以前发在博客园的文章,今天被人翻出来,发现这个在CSDN的下载量和评论都不错,因此搬过来与大家分享。为了方便大家下载源代码,我把代码托管到开源中国了,呵呵!
有点懒,以前写博客都没坚持住,我在这边是当作日记功能,也就没把以前的东东整理过来。
最近有项目要做一个高性能网络服务器,决定下功夫搞定完成端口(IOCP),最终花了一个星期终于把它弄清楚了,并用C++写了一个版本,效率很不错。
但,从项目的总体需求来考虑,最终决定上.net平台,因此又花了一天一夜弄出了一个C#版,在这与大家分享。
一些心得体会:
1、在C#中,不用去面对完成端口的操作系统内核对象,Microsoft已经为我们提供了SocketAsyncEventArgs类,它封装了IOCP的使用。请参考:http://msdn.microsoft.com/zh-cn/library/system.net.sockets.socketasynceventargs.aspx?cs-save-lang=1&cs-lang=cpp#code-snippet-1。
2、我的SocketAsyncEventArgsPool类使用List对象来存储对客户端来通信的SocketAsyncEventArgs对象,它相当于直接使用内核对象时的IoContext。我这样设计比用堆栈来实现的好处理是,我可以在SocketAsyncEventArgsPool池中找到任何一个与服务器连接的客户,主动向它发信息。而用堆栈来实现的话,要主动给客户发信息,则还要设计一个结构来存储已连接上服务器的客户。
━━━━━━━━━━━━━━━━━━━━━━━━━━━━━━
→ 操作要求 A:
在上面这段讲完成端口的文字里,作者为什么用List而不用堆栈来实现SocketAsyncEventArgsPool?请用一到三句话说清楚。
→ 操作要求 B:
根据上面这段讲完成端口的文字,回答下面几个小问题:
(i) 作者花了多长时间才把完成端口弄清楚?
(ii) C#版是花多久弄出来的?
(iii) 为了方便大家下载源代码,作者把代码托管到了哪里?
→ 操作要求 C:
接着上面这段讲完成端口的文字往下写,从第2条心得后面写起。

→ 提供材料:
━━━━━━━━━━━━━━━━━━━━━━━━━━━━━━
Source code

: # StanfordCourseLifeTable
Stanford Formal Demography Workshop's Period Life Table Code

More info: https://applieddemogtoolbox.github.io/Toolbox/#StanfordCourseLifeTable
━━━━━━━━━━━━━━━━━━━━━━━━━━━━━━
→ 答案 A:
用List存放SocketAsyncEventArgs对象,就能在池里找到任何一个连上服务器的客户,直接主动给它发信息。要是用堆栈来做,想主动给客户发信息,还得另外设计一个结构来存放已连上服务器的客户。

→ 答案 B:
(i) 一个星期。
(ii) 一天一夜。
(iii) 开源中国。

→ 答案 C:
3、对每一个客户端不管还发送还是接收,我使用同一个SocketAsyncEventArgs对象,对每一个客户端来说,通信是同步进行的,也就是说服务器高度保证同一个客户连接上要么在投递发送请求,并等待;或者是在投递接收请求,等待中。本例只做echo服务器,还未考虑由服务器主动向客户发送信息。
4、SocketAsyncEventArgs的UserToken被直接设定为被接受的客户端Socket。
5、没有使用BufferManager 类,因为我在初始化时给每一个SocketAsyncEventArgsPool中的对象分配一个缓冲区,发送时使用Arrary.Copy来进行字符拷贝,不去改变缓冲区的位置,只改变使用的长度,因此在下次投递接收请求时恢复缓冲区长度就可以了!如果要主动给客户发信息的话,可以new一个SocketAsyncEventArgs对象,或者在初始化中建立几个来专门用于主动发送信息,因为这种需求一般是进行信息群发,建立一个对象可以用于很多次信息发送,总体来看,这种花销不大,还减去了字符拷贝和消耗。
6、测试结果:(在我的笔记本上时行的,我的本本是T420 I7 8G内存)
100客户 100,000(十万次)不间断的发送接收数据(发送和接收之间没有Sleep,就一个一循环,不断的发送与接收)
耗时3004.6325 秒完成
总共 10,000,000 一千万次访问
平均每分完成 199,691.6 次发送与接收
平均每秒完成 3,328.2 次发送与接收
整个运行过程中,内存消耗在开始两三分种后就保持稳定不再增涨。
看了一下对每个客户端的延迟最多不超过2毫秒,CPU占用在8%左右。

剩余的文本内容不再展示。